3. Choose using model

In [None]:
model = AutoModelForQuestionAnswering.from_pretrained("vinai/phobert-base")
tokenizer = RobertaTokenizerFast.from_pretrained("vinai/phobert-base")

4. Support function prepare dataset

4.1 Filter long context

In [5]:
def filter_long_contexts(data):
    long_contexts = []
    for squadData in data:
      for article in squadData['data']:
          for paragraph in article['paragraphs']:
              if len(paragraph['context']) > 511:
                  long_contexts.append({
                      'type': 'context',
                      'text': paragraph['context']
                  })
                  continue  # Bỏ qua kiểm tra câu hỏi nếu context đã dài hơn 258 ký tự
              for qa in paragraph['qas']:
                  if len(qa['question']) > 258:
                      long_contexts.append({
                          'type': 'question',
                          'text': qa['question']
                      })
    return long_contexts

Filter long contexts

In [6]:
input_file = '/content/drive/MyDrive/models/qa_train.json'
with open(input_file, 'r', encoding='utf-8') as f:
    data = json.load(f)

# Lọc các context dài hơn 258 ký tự
long_entries = filter_long_contexts(data)

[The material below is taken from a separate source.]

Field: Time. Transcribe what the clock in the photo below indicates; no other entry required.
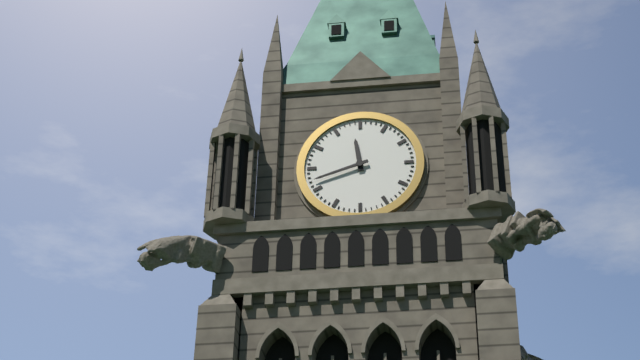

# Lưu các context đã lọc vào file mới
output_file = '/content/drive/MyDrive/models/filtered_squad_contexts.json'
with open(output_file, 'w', encoding='utf-8') as f:
    json.dump(long_entries, f, ensure_ascii=False, indent=4)

4.2 Clean text

In [7]:
def clean_text(text):
    # Loại bỏ các ký tự không cần thiết
    text = re.sub(r'[.,?]', '', text)
    return text.lower()

4.3 Finding answer start

In [8]:
def find_answer_start(context, answer):
    cleaned_context = clean_text(context)
    cleaned_answer = clean_text(answer)

    # Tìm toàn bộ câu trả lời
    start = cleaned_context.find(cleaned_answer)
    if start != -1:
        return start

    # Tìm 2 chữ đầu tiên
    words = cleaned_answer.split()
    if len(words) >= 2:
        two_words = ' '.join(words[:2])
        start = cleaned_context.find(two_words)
        if start != -1:
            return start

    # Tìm 3 chữ đầu tiên
    if len(words) >= 3:
        three_words = ' '.join(words[:3])
        start = cleaned_context.find(three_words)
        if start != -1:
            return start

    # Bỏ chữ "có" và tìm 2 chữ đầu tiên
    if words[0] == 'có':
        if len(words) >= 3:
            two_words_without_first = ' '.join(words[1:3])
            start = cleaned_context.find(two_words_without_first)
            if start != -1:
                return start
    # Bỏ chữ "KHÔNG" và tìm 2 chữ đầu tiên
    if words[0] == 'không':
        if len(words) >= 3:
            two_words_without_first = ' '.join(words[1:3])
            start = cleaned_context.find(two_words_without_first)
            if start != -1:
                return start
    # Bỏ chữ "Để" và tìm 2 chữ đầu tiên
    if words[0] == 'để':
        if len(words) >= 3:
            two_words_without_first = ' '.join(words[1:3])
            start = cleaned_context.find(two_words_without_first)
            if start != -1:
                return start
    return -1  # Nếu không tìm thấy

4.4 Update answer start for data set

In [12]:
def update_answer_starts(data):
    not_found_answers = []
    for squadData in data:
      for article in squadData['data']:
          for paragraph in article['paragraphs']:
              context = paragraph['context']
              for qa in paragraph['qas']:
                  for answer in qa['answers']:
                      answer_text = answer['text']
                      answer_start = find_answer_start(context, answer_text)
                      if answer_start == -1:
                          not_found_answers.append({
                              "context": context,
                              "answer": answer_text
                          })
                      answer['answer_start'] = answer_start
    return data, not_found_answers

Apply update answer start for data set

In [13]:
with open('/content/drive/MyDrive/models/qa_train.json', 'r', encoding='utf-8') as file:
    squad_data = json.load(file)

updated_data, not_found_answers = update_answer_starts(squad_data)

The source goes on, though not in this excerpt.